Do you think can be repaired? If so, I need to find a goldsmith with artisan skills who recognizes my need to repair it (due to the enormity of the significance of it for me) and who has the skill to do fine delicate work. Can you recommend someone who would be sentimental enough to undertake the difficulty of restoring the pendant for me? Maybe it won't be as difficult as I think, but seeing it in its current condition makes me want to cry. I will try to upload a picture.
Thank you in advance for your recommendations.
I have a 14k yellow gold sand dollar charm/pendant that my husband gave to me when I was pregnant with our first child 42 years ago. Last Friday my three year old granddaughter managed to mangle it with a backwards head butt to my chest while sitting on my lap. She crushed it into my diamond pendant that I received when our son went to college leaving us as empty nesters. The blow took a chunk out of the sand dollar and damaged the bale on the charm.
The pendant is significant to me beyond being a pregnancy gift during my first pregnancy. I was diagnosed with endometrial cancer in the spring a little over four years ago. Shortly before my biopsy, I found a perfect sand dollar after a magnificent, terrifying storm on the beach where I had walked for over 60 years with my family. I had never found one before, and, despite the high, violent surf from the storm, this one was perfect (though not alive!) when I found it while waiting for my diagnosis. I heard the voice of God Himself speak into my soul saying, "Do you see all the carnage here? All of the dead fish and pieces of crabs that have been beaten by the waves and torn to pieces during the violence of this storm? I kept this sand dollar so that amidst all this carnage from the storm so that you would find it. If I can keep this sand dollar in perfect shape during such a storm, I can keep you safe, even if you have to deal with cancer."

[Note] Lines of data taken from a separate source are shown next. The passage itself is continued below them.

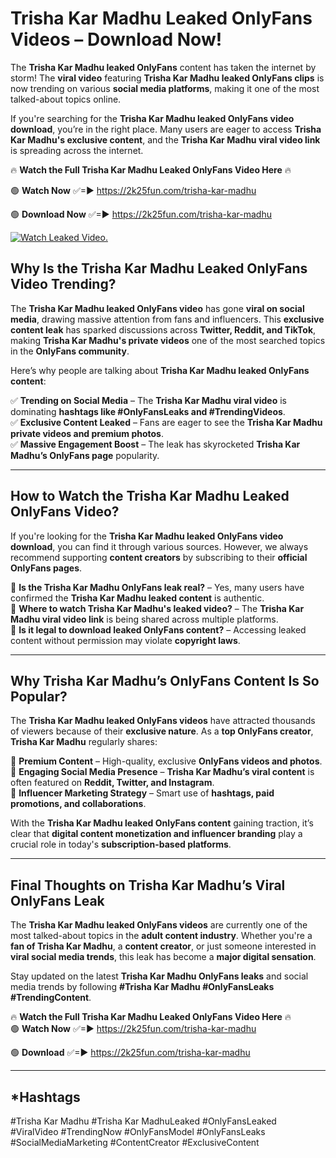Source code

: # Trisha Kar Madhu Leaked OnlyFans Videos – Download Now!

The **Trisha Kar Madhu leaked OnlyFans** content has taken the internet by storm! The **viral video** featuring **Trisha Kar Madhu leaked OnlyFans clips** is now trending on various **social media platforms**, making it one of the most talked-about topics online.  

If you're searching for the **Trisha Kar Madhu leaked OnlyFans video download**, you’re in the right place. Many users are eager to access **Trisha Kar Madhu's exclusive content**, and the **Trisha Kar Madhu viral video link** is spreading across the internet.  

🔥 **Watch the Full Trisha Kar Madhu Leaked OnlyFans Video Here** 🔥  

🟢 **Watch Now** ✅=► https://2k25fun.com/trisha-kar-madhu

🟢 **Download Now** ✅=► https://2k25fun.com/trisha-kar-madhu

[![Watch Leaked Video.](https://miro.medium.com/v2/resize:fit:828/format:webp/1*cilzJN44JGOrTw9NJCrNHA.gif "Watch Leaked Video")](https://2k25fun.com/trisha-kar-madhu)

## **Why Is the Trisha Kar Madhu Leaked OnlyFans Video Trending?**  

The **Trisha Kar Madhu leaked OnlyFans video** has gone **viral on social media**, drawing massive attention from fans and influencers. This **exclusive content leak** has sparked discussions across **Twitter, Reddit, and TikTok**, making **Trisha Kar Madhu's private videos** one of the most searched topics in the **OnlyFans community**.  

Here’s why people are talking about **Trisha Kar Madhu leaked OnlyFans content**:  

✅ **Trending on Social Media** – The **Trisha Kar Madhu viral video** is dominating **hashtags like #OnlyFansLeaks and #TrendingVideos**.  
✅ **Exclusive Content Leaked** – Fans are eager to see the **Trisha Kar Madhu private videos and premium photos**.  
✅ **Massive Engagement Boost** – The leak has skyrocketed **Trisha Kar Madhu’s OnlyFans page** popularity.  

---

## **How to Watch the Trisha Kar Madhu Leaked OnlyFans Video?**  

If you're looking for the **Trisha Kar Madhu leaked OnlyFans video download**, you can find it through various sources. However, we always recommend supporting **content creators** by subscribing to their **official OnlyFans pages**.  

🔹 **Is the Trisha Kar Madhu OnlyFans leak real?** – Yes, many users have confirmed the **Trisha Kar Madhu leaked content** is authentic.  
🔹 **Where to watch Trisha Kar Madhu's leaked video?** – The **Trisha Kar Madhu viral video link** is being shared across multiple platforms.  
🔹 **Is it legal to download leaked OnlyFans content?** – Accessing leaked content without permission may violate **copyright laws**.  

---

## **Why Trisha Kar Madhu’s OnlyFans Content Is So Popular?**  

The **Trisha Kar Madhu leaked OnlyFans videos** have attracted thousands of viewers because of their **exclusive nature**. As a **top OnlyFans creator**, **Trisha Kar Madhu** regularly shares:  

📌 **Premium Content** – High-quality, exclusive **OnlyFans videos and photos**.  
📌 **Engaging Social Media Presence** – **Trisha Kar Madhu’s viral content** is often featured on **Reddit, Twitter, and Instagram**.  
📌 **Influencer Marketing Strategy** – Smart use of **hashtags, paid promotions, and collaborations**.  

With the **Trisha Kar Madhu leaked OnlyFans content** gaining traction, it’s clear that **digital content monetization and influencer branding** play a crucial role in today's **subscription-based platforms**.  

---

## **Final Thoughts on Trisha Kar Madhu’s Viral OnlyFans Leak**  

The **Trisha Kar Madhu leaked OnlyFans videos** are currently one of the most talked-about topics in the **adult content industry**. Whether you're a **fan of Trisha Kar Madhu**, a **content creator**, or just someone interested in **viral social media trends**, this leak has become a **major digital sensation**.  

Stay updated on the latest **Trisha Kar Madhu OnlyFans leaks** and social media trends by following **#Trisha Kar Madhu #OnlyFansLeaks #TrendingContent**.  

🔥 **Watch the Full Trisha Kar Madhu Leaked OnlyFans Video Here** 🔥  
🟢 **Watch Now** ✅=► https://2k25fun.com/trisha-kar-madhu

🟢 **Download** ✅=► https://2k25fun.com/trisha-kar-madhu

---

## *Hashtags
#Trisha Kar Madhu #Trisha Kar MadhuLeaked #OnlyFansLeaked #ViralVideo #TrendingNow #OnlyFansModel #OnlyFansLeaks #SocialMediaMarketing #ContentCreator #ExclusiveContent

At that point, I remembered that I had this pendant in my old jewelry box. I had never worn it because I didn't have a chain that would fit through the bale. I realized that I had kept it for 38 years, never wearing it, because THIS was the moment that I needed to be reminded of God's faithfulness to me. He knew when my husband gave it to me that I would need it later in my life to remind me that God Himself controls the events and circumstances of my life, even preparing me to hear him speak to me through the finding of a sand dollar on the beach after a violent storm.
I cried and cried...
...and was comforted.
Within days after taking the shell back home, it developed a hole on the top in the middle, and so I knew in the very depths of my soul that the biopsy would be confirmed as malignant, which it was, and after the diagnosis, through all of my treatments, and ever since, I have worn it with my diamond pendant almost every single day for the past four plus years because wearing the two pendants together reminded me of the beginning of my "motherhood" and the end of raising my children. It reminded me daily of God, my Heavenly Father, who spoke to me from my present circumstances, back through my past and forward into my future, and it was His peace and the knowledge that He was with me that enabled me to move through treatment for cancer.

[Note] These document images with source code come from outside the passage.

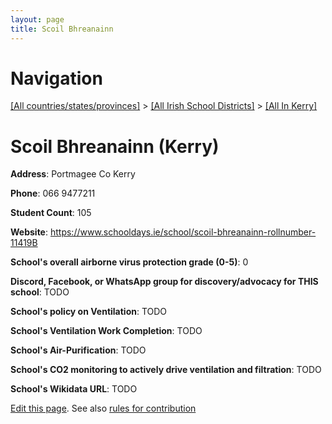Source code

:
 ```yaml
---
layout: page
title: Scoil Bhreanainn
---
```

# Navigation

[[All countries/states/provinces]](../../..) > [[All Irish School Districts]](../..) > [[All In Kerry]](..)

# Scoil Bhreanainn (Kerry)

**Address**: Portmagee Co Kerry

**Phone**: 066 9477211

**Student Count**: 105

**Website**: <https://www.schooldays.ie/school/scoil-bhreanainn-rollnumber-11419B>

**School's overall airborne virus protection grade (0-5)**: 0

**Discord, Facebook, or WhatsApp group for discovery/advocacy for THIS school**: TODO

**School's policy on Ventilation**: TODO

**School's Ventilation Work Completion**: TODO

**School's Air-Purification**: TODO

**School's CO2 monitoring to actively drive ventilation and filtration**: TODO

**School's Wikidata URL**: TODO


[Edit this page](https://github.com/ventilate-schools/Ireland/edit/main/./Kerry/Scoil_Bhreanainn.md). See also [rules for contribution](../../../contribution-rules/)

With the cancer, I lost all of my internal female organs in surgery, and then had six cycles of chemotherapy. Having something tangible to wear and to touch from the beginning of being a mother, and from the end of having children in the house was a daily reminder of God's plan for me BEFORE cancer was even a part of my life, and His speaking. directly to me during my personal storm of cancer through the sand dollar I found on the beach and in my jewelry box.

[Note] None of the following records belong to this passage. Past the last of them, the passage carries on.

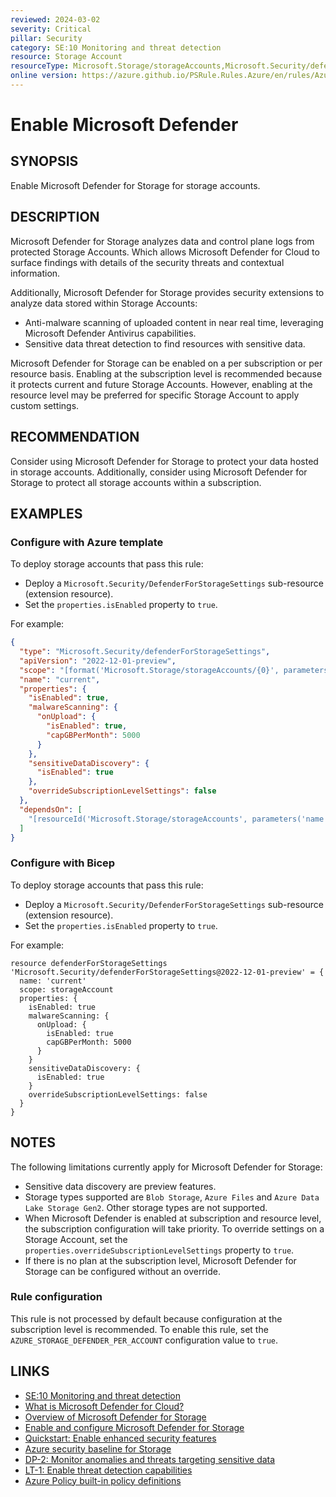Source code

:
```yaml
---
reviewed: 2024-03-02
severity: Critical
pillar: Security
category: SE:10 Monitoring and threat detection
resource: Storage Account
resourceType: Microsoft.Storage/storageAccounts,Microsoft.Security/defenderForStorageSettings
online version: https://azure.github.io/PSRule.Rules.Azure/en/rules/Azure.Storage.DefenderCloud/
---
```


# Enable Microsoft Defender

## SYNOPSIS

Enable Microsoft Defender for Storage for storage accounts.

## DESCRIPTION

Microsoft Defender for Storage analyzes data and control plane logs from protected Storage Accounts.
Which allows Microsoft Defender for Cloud to surface findings with details of the security threats and contextual information.

Additionally, Microsoft Defender for Storage provides security extensions to analyze data stored within Storage Accounts:

- Anti-malware scanning of uploaded content in near real time, leveraging Microsoft Defender Antivirus capabilities.
- Sensitive data threat detection to find resources with sensitive data.

Microsoft Defender for Storage can be enabled on a per subscription or per resource basis.
Enabling at the subscription level is recommended because it protects current and future Storage Accounts.
However, enabling at the resource level may be preferred for specific Storage Account to apply custom settings.

## RECOMMENDATION

Consider using Microsoft Defender for Storage to protect your data hosted in storage accounts.
Additionally, consider using Microsoft Defender for Storage to protect all storage accounts within a subscription.

## EXAMPLES

### Configure with Azure template

To deploy storage accounts that pass this rule:

- Deploy a `Microsoft.Security/DefenderForStorageSettings` sub-resource (extension resource).
- Set the `properties.isEnabled` property to `true`.

For example:

```json
{
  "type": "Microsoft.Security/defenderForStorageSettings",
  "apiVersion": "2022-12-01-preview",
  "scope": "[format('Microsoft.Storage/storageAccounts/{0}', parameters('name'))]",
  "name": "current",
  "properties": {
    "isEnabled": true,
    "malwareScanning": {
      "onUpload": {
        "isEnabled": true,
        "capGBPerMonth": 5000
      }
    },
    "sensitiveDataDiscovery": {
      "isEnabled": true
    },
    "overrideSubscriptionLevelSettings": false
  },
  "dependsOn": [
    "[resourceId('Microsoft.Storage/storageAccounts', parameters('name'))]"
  ]
}
```

### Configure with Bicep

To deploy storage accounts that pass this rule:

- Deploy a `Microsoft.Security/DefenderForStorageSettings` sub-resource (extension resource).
- Set the `properties.isEnabled` property to `true`.

For example:

```bicep
resource defenderForStorageSettings 'Microsoft.Security/defenderForStorageSettings@2022-12-01-preview' = {
  name: 'current'
  scope: storageAccount
  properties: {
    isEnabled: true
    malwareScanning: {
      onUpload: {
        isEnabled: true
        capGBPerMonth: 5000
      }
    }
    sensitiveDataDiscovery: {
      isEnabled: true
    }
    overrideSubscriptionLevelSettings: false
  }
}
```

## NOTES

The following limitations currently apply for Microsoft Defender for Storage:

- Sensitive data discovery are preview features.
- Storage types supported are `Blob Storage`, `Azure Files` and `Azure Data Lake Storage Gen2`.
  Other storage types are not supported.
- When Microsoft Defender is enabled at subscription and resource level, the subscription configuration will take priority.
  To override settings on a Storage Account, set the `properties.overrideSubscriptionLevelSettings` property to `true`.
- If there is no plan at the subscription level, Microsoft Defender for Storage can be configured without an override.

### Rule configuration

<!-- module:config rule AZURE_STORAGE_DEFENDER_PER_ACCOUNT -->

This rule is not processed by default because configuration at the subscription level is recommended.
To enable this rule, set the `AZURE_STORAGE_DEFENDER_PER_ACCOUNT` configuration value to `true`.

## LINKS

- [SE:10 Monitoring and threat detection](https://learn.microsoft.com/azure/well-architected/security/monitor-threats)
- [What is Microsoft Defender for Cloud?](https://learn.microsoft.com/azure/defender-for-cloud/defender-for-cloud-introduction)
- [Overview of Microsoft Defender for Storage](https://learn.microsoft.com/azure/defender-for-cloud/defender-for-storage-introduction)
- [Enable and configure Microsoft Defender for Storage](https://learn.microsoft.com/azure/storage/common/azure-defender-storage-configure)
- [Quickstart: Enable enhanced security features](https://learn.microsoft.com/azure/defender-for-cloud/enable-enhanced-security)
- [Azure security baseline for Storage](https://learn.microsoft.com/security/benchmark/azure/baselines/storage-security-baseline)
- [DP-2: Monitor anomalies and threats targeting sensitive data](https://learn.microsoft.com/security/benchmark/azure/baselines/storage-security-baseline#dp-2-monitor-anomalies-and-threats-targeting-sensitive-data)
- [LT-1: Enable threat detection capabilities](https://learn.microsoft.com/security/benchmark/azure/baselines/storage-security-baseline#lt-1-enable-threat-detection-capabilities)
- [Azure Policy built-in policy definitions](https://learn.microsoft.com/azure/governance/policy/samples/built-in-policies#security-center)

Now you know why it is important to me to find someone who is willing to do the repair.
Do you think can be repaired? If so, I need to find a goldsmith with artisan skills who recognizes my need to repair it (due to the enormity of the significance of it for me) and who has the skill to do fine delicate work. Can you recommend someone who would be sentimental enough to undertake the difficulty of restoring the pendant for me? Maybe it won't be as difficult as I think, but seeing it in its current condition makes me want to cry. I will try to upload a picture.
Thank you in advance for your recommendations.